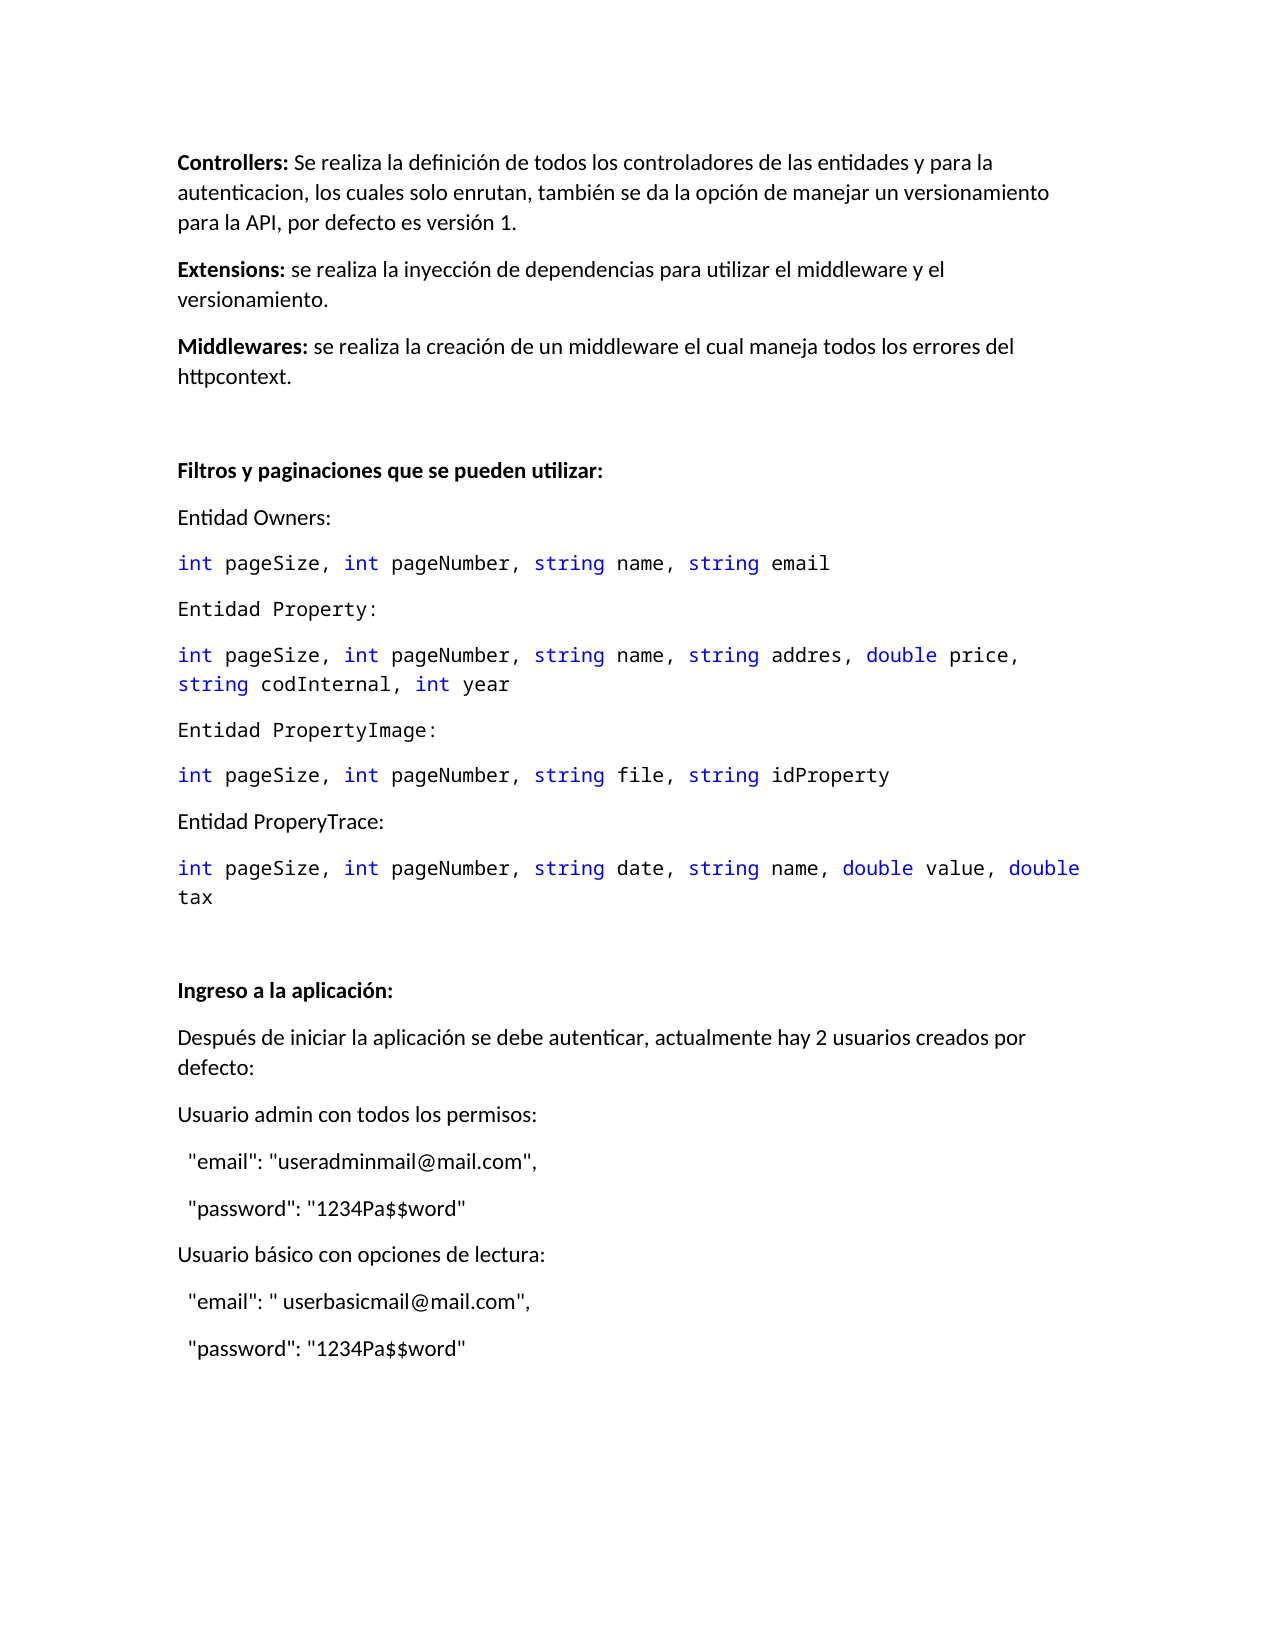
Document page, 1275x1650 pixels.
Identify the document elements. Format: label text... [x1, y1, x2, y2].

text Middlewares: se realiza la creación de un middleware el cual maneja todos los errores del httpcontext. [177, 332, 1098, 390]
text "password": "1234Pa$$word" [177, 1194, 1098, 1222]
text Filtros y paginaciones que se pueden utilizar: [177, 456, 1098, 484]
text Después de iniciar la aplicación se debe autenticar, actualmente hay 2 usuarios creados por defecto: [177, 1023, 1098, 1081]
text Usuario admin con todos los permisos: [177, 1100, 1098, 1128]
text Entidad Owners: [177, 503, 1098, 531]
text Extensions: se realiza la inyección de dependencias para utilizar el middleware y el versionamiento. [177, 255, 1098, 313]
text Controllers: Se realiza la definición de todos los controladores de las entidades y para la autenticacion, los cuales solo enrutan, también se da la opción de manejar un versionamiento para la API, por defecto es versión 1. [177, 148, 1098, 236]
text int pageSize, int pageNumber, string name, string email [177, 550, 1098, 577]
text "password": "1234Pa$$word" [177, 1334, 1098, 1362]
text "email": " userbasicmail@mail.com", [177, 1287, 1098, 1315]
text "email": "useradminmail@mail.com", [177, 1147, 1098, 1175]
text Usuario básico con opciones de lectura: [177, 1241, 1098, 1268]
text Ingreso a la aplicación: [177, 976, 1098, 1004]
text int pageSize, int pageNumber, string name, string addres, double price, string codInternal, int year [177, 641, 1098, 697]
text Entidad PropertyImage: [177, 716, 1098, 743]
text int pageSize, int pageNumber, string file, string idProperty [177, 762, 1098, 789]
text Entidad Property: [177, 595, 1098, 622]
text Entidad ProperyTrace: [177, 807, 1098, 835]
text int pageSize, int pageNumber, string date, string name, double value, double tax [177, 854, 1098, 910]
◆ ◆ ◆ ◆ ◆ ◆ ◆
The copy should match the records above exactly, except that pictures are dropped.

Document page, 1275x1650 pixels.
Identify the document elements. Format: label text... [x1, y1, x2, y2].

text Middlewares: se realiza la creación de un middleware el cual maneja todos los errores del httpcontext. [177, 332, 1098, 390]
text "password": "1234Pa$$word" [177, 1194, 1098, 1222]
text Filtros y paginaciones que se pueden utilizar: [177, 456, 1098, 484]
text Después de iniciar la aplicación se debe autenticar, actualmente hay 2 usuarios creados por defecto: [177, 1023, 1098, 1081]
text Usuario admin con todos los permisos: [177, 1100, 1098, 1128]
text Entidad Owners: [177, 503, 1098, 531]
text Extensions: se realiza la inyección de dependencias para utilizar el middleware y el versionamiento. [177, 255, 1098, 313]
text Controllers: Se realiza la definición de todos los controladores de las entidades y para la autenticacion, los cuales solo enrutan, también se da la opción de manejar un versionamiento para la API, por defecto es versión 1. [177, 148, 1098, 236]
text int pageSize, int pageNumber, string name, string email [177, 550, 1098, 577]
text "password": "1234Pa$$word" [177, 1334, 1098, 1362]
text "email": " userbasicmail@mail.com", [177, 1287, 1098, 1315]
text "email": "useradminmail@mail.com", [177, 1147, 1098, 1175]
text Usuario básico con opciones de lectura: [177, 1241, 1098, 1268]
text Ingreso a la aplicación: [177, 976, 1098, 1004]
text int pageSize, int pageNumber, string name, string addres, double price, string codInternal, int year [177, 641, 1098, 697]
text Entidad PropertyImage: [177, 716, 1098, 743]
text int pageSize, int pageNumber, string file, string idProperty [177, 762, 1098, 789]
text Entidad Property: [177, 595, 1098, 622]
text Entidad ProperyTrace: [177, 807, 1098, 835]
text int pageSize, int pageNumber, string date, string name, double value, double tax [177, 854, 1098, 910]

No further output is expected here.